CitySpend covers 13 cities in Missouri with 50,000 or more residents, totaling 1.8M in population. Smaller municipalities, towns, and unincorporated areas are excluded from the dataset.
What is Missouri's average Fiscal Health Score?
Missouri's 13 covered cities post an average Fiscal Health Score of 67/100. The score combines budget balance and reserves, debt burden per capita, pension funding, spending efficiency, revenue diversity, and three-year trend direction. Each city is benchmarked against population peers, so a 200,000-resident city is compared to other mid-size cities, not against the largest cities in the country.
Where does Missouri city spending data come from?
Every figure on this page is drawn from the U.S. Census Bureau Annual Survey of State and Local Government Finances, with population estimates from the American Community Survey. For the largest cities, we cross-reference the Lincoln Institute's Fiscally Standardized Cities database to adjust for school-district overlap. Federal grant flows come from USASpending.gov; pension data, where available, comes from the Public Plans Database.
Which Missouri cities have the strongest fiscal health?
Springfield (A), Independence (A), St. Joseph (A) rank among the top fiscal performers in Missouri. Strong scores typically pair balanced budgets with low debt-per-capita and well-funded pensions. See the rankings below for the full list.
Which Missouri cities are most fiscally stressed?
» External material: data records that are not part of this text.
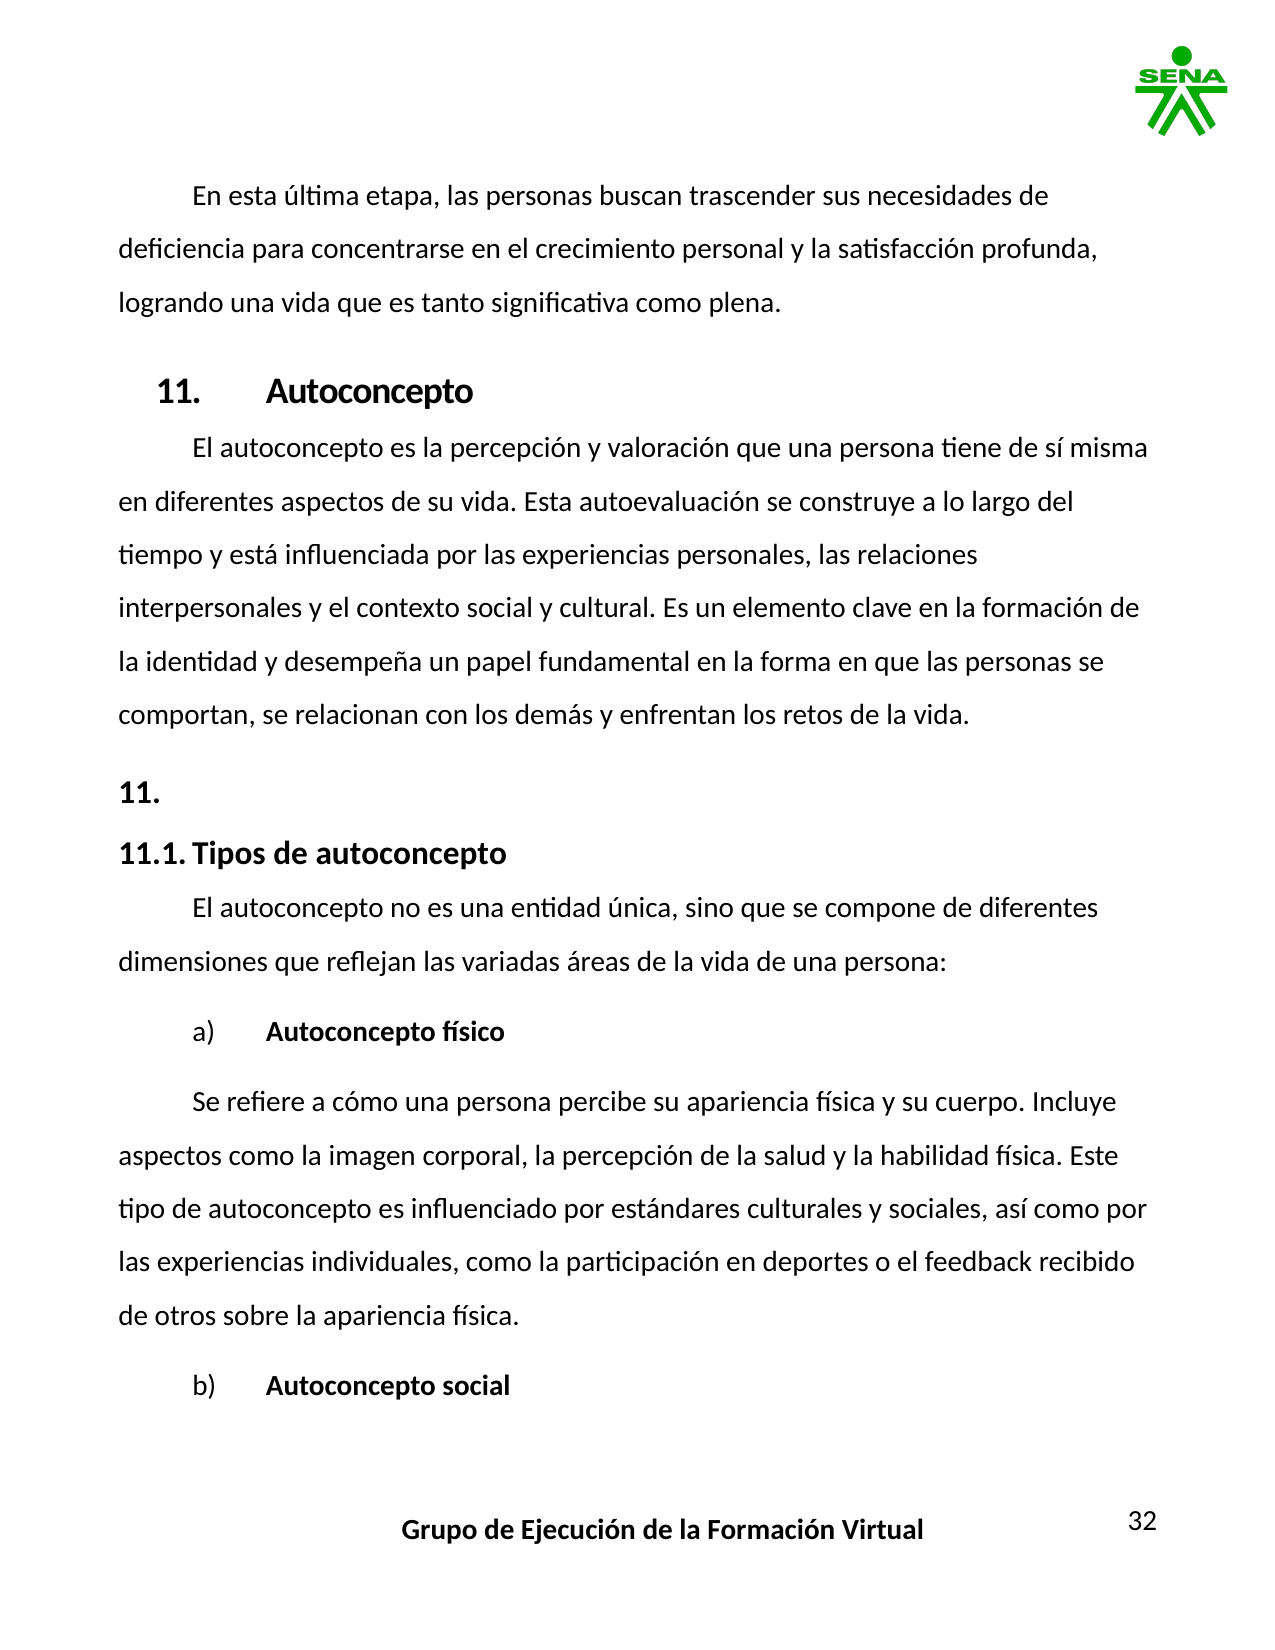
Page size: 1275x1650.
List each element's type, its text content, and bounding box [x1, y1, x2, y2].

text En esta última etapa, las personas buscan trascender sus necesidades de deficiencia para concentrarse en el crecimiento personal y la satisfacción profunda, logrando una vida que es tanto significativa como plena. [118, 177, 1157, 320]
picture [1135, 46, 1228, 136]
text a) Autoconcepto físico [118, 1013, 1157, 1049]
subtitle Tipos de autoconcepto [118, 832, 1157, 873]
text El autoconcepto es la percepción y valoración que una persona tiene de sí misma en diferentes aspectos de su vida. Esta autoevaluación se construye a lo largo del tiempo y está influenciada por las experiencias personales, las relaciones interpersonales y el contexto social y cultural. Es un elemento clave en la formación de la identidad y desempeña un papel fundamental en la forma en que las personas se comportan, se relacionan con los demás y enfrentan los retos de la vida. [118, 429, 1157, 732]
text Se refiere a cómo una persona percibe su apariencia física y su cuerpo. Incluye aspectos como la imagen corporal, la percepción de la salud y la habilidad física. Este tipo de autoconcepto es influenciado por estándares culturales y sociales, así como por las experiencias individuales, como la participación en deportes o el feedback recibido de otros sobre la apariencia física. [118, 1083, 1157, 1333]
text El autoconcepto no es una entidad única, sino que se compone de diferentes dimensiones que reflejan las variadas áreas de la vida de una persona: [118, 889, 1157, 979]
subtitle Autoconcepto [156, 367, 1157, 412]
text b) Autoconcepto social [118, 1367, 1157, 1403]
Lee's Summit (C), Kansas City (C), St. Charles (C) rank toward the bottom of the Missouri fiscal health distribution. Common stress signals include pension underfunding, elevated debt service, and revenue concentration in a single tax source. A low score is a screening signal, not a verdict, always read the city's audited Comprehensive Annual Financial Report (ACFR) before drawing conclusions.
Missouri has 13 cities with 50,000 or more residents covered by CitySpend, totaling 1.8M in covered population. The average Fiscal Health Score across these cities is 67/100, sourced from the U.S. Census Bureau Annual Survey of State and Local Government Finances. Missouri's covered cities post a healthy average Fiscal Health Score of 67/100 (grade B). On the whole, Missouri cities run balanced budgets, manageable debt loads, and adequately funded pension systems. Individual cities still vary, the rankings below show which are pulling above and below the state average.
For this entity, the underlying data on this page comes from the Census Annual Survey of State and Local Government Finances. The breakdown above is the federal record; the paragraphs below add the per-entity context that makes the headline numbers usable for a real decision rather than just a data lookup.
The methodology behind every numeric value on this page is publicly documented on the the Census Annual Survey of State and Local Government Finances portal and described in detail on this site’s methodology page. Refresh cadence varies by underlying series; the page surfaces the as-of date for each number so readers can trace any figure back to the source release.
For readers using this page as a decision input, the related-entity pages elsewhere on the site provide the comparison set. The most useful comparison for this entity is typically a peer within U.S. cities, counties, and states with similar size, similar exposure, or similar geography — not the national-level summary alone.